Sunday, March 8, 2009

Sensual Sobriety at Lanvin

by Suzy Menkes

Marching purposefully down the wet road of a runway, the women - mostly black clad but one in a scarlet suit - waved at the Lanvin audience.

It was a defining moment in the autumn 2009 season, when bias-cut tailoring, fur stoles circling the shoulders and boldly studded dresses with just a soupçon of the 1980s spelt out the new fashion message: sensual sobriety.

The clothes that the designer Alber Elbaz sent out were an ode to women - not that romantic, ethereal creature of male dreams but a modern woman who can take a curve-heel shoe in her long stride; one who needs a suit, with jacket belted above a slim skirt; and whose idea of exposure is a soft cowl swooping below a bared upper back.

Lanvin has become a byword for modern glamour that responds to the female body, rather than controlling, or even torturing it.
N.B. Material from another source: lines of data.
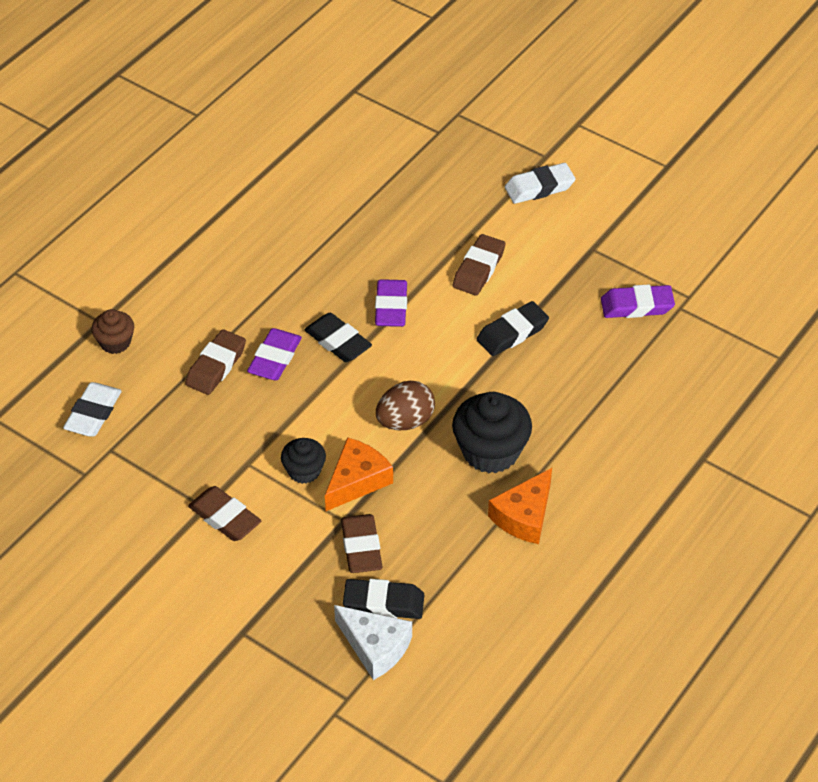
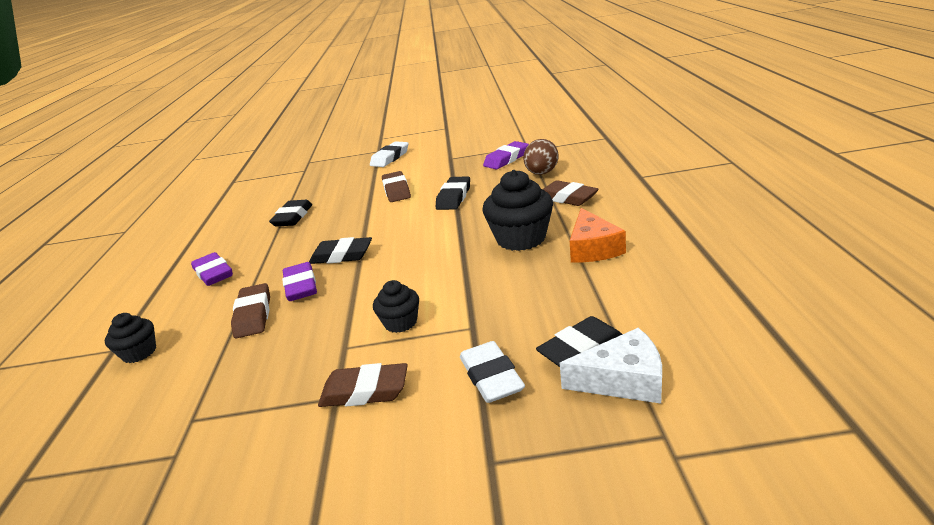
camera: 35 degrees left, 20 degrees down
white eraser [63,382,122,437] -> white eraser moved to [460,341,525,403]
brown cupcake [91,309,134,354] -> black cupcake [105,313,156,363]
orange cheese [325,437,393,511] -> none
brown eraser [341,514,382,573] -> brown eraser moved to [543,180,598,206]
purple eraser [375,279,407,327] -> purple eraser moved to [191,252,233,286]
brown egg [376,381,435,430] -> brown egg moved to [523,139,559,175]
none -> black eraser [269,200,312,227]

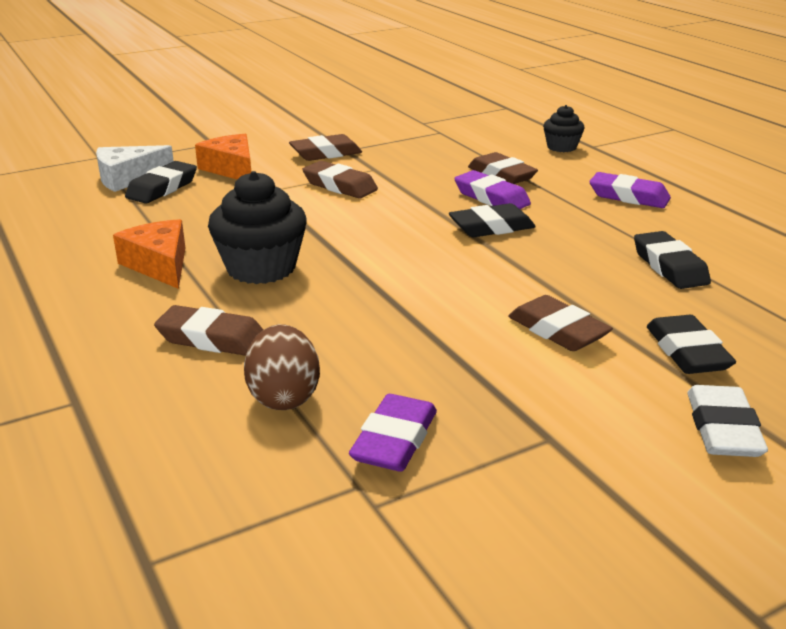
camera: 150 degrees right, 0 degrees up
black cupcake [373,280,419,333] -> brown eraser [302,161,378,198]
black eraser [436,176,470,210] -> black eraser moved to [647,315,736,374]
white eraser [460,341,525,403] -> orange cheese [195,134,251,179]

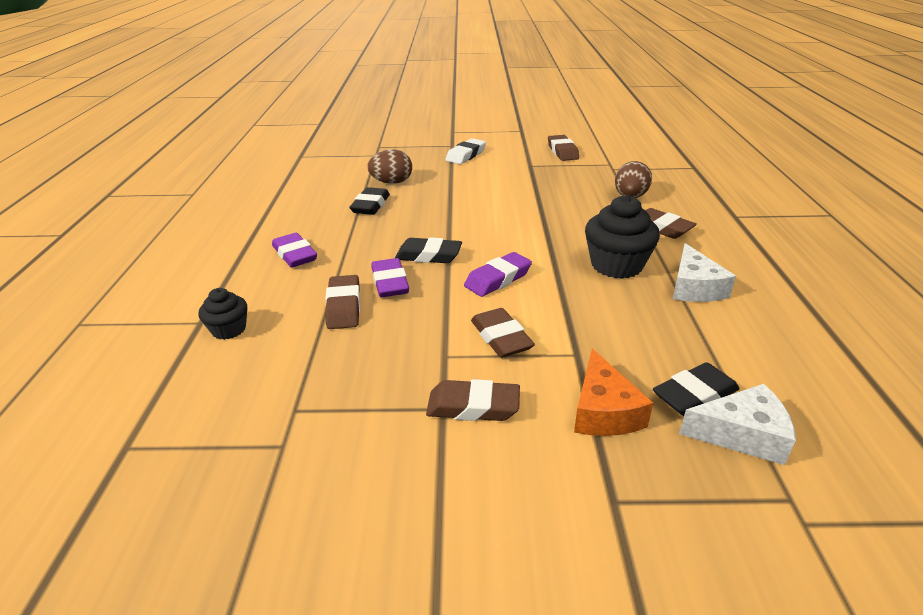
camera: 150 degrees left, 5 degrees up
orange cheese [113,219,185,289] -> white cheese [673,243,736,302]
purple eraser [349,394,437,472] -> purple eraser moved to [464,252,532,297]
brown eraser [508,295,613,351] -> brown eraser moved to [548,135,579,161]
black eraser [647,315,736,374] -> none
none -> brown egg [367,149,412,184]

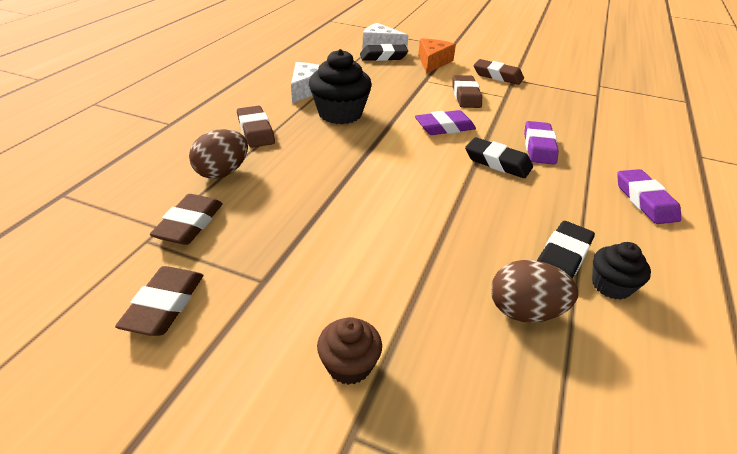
camera: 160 degrees left, 5 degrees up
black cupcake [199,288,247,340] -> black cupcake moved to [592,242,651,300]
brown eraser [325,275,360,329] -> brown eraser moved to [150,194,223,245]
white eraser [445,138,486,164] -> brown cupcake [317,317,382,385]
Elbaz was on top form, with his nonchalant way of cutting a plain coat so that it covers but never smothers; or using stretch fabrics, on the bias, with never a hint of vulgarity. He seems to get inside the skin of a 21st century femininity, which is about a flurry of feathers crowning a scooped-back pony tail and the way a bodice is tamed into a big flat bow.

Two factors stood out: First, the technical skill that, as with traditional couture, made complex cuts seem oh-so-simple that the actress Kristin Scott Thomas sighed over a silver gray satin dress and imagined herself inside the scarlet suit.

The program even baptized the outfits with names from Arlette to Violette. You almost expected to hear them called out over the soundtrack.

The choice of fabrics also was exceptional, with the introduction of burnt-out dévorée velvet to give substance to surface, while the dresses remained so light.

Above all, this was a wardrobe of clothes from a designer who understands a woman in her different moods - gentle, aggressive, power worker, mother, lover - and makes fashion to embrace all of that.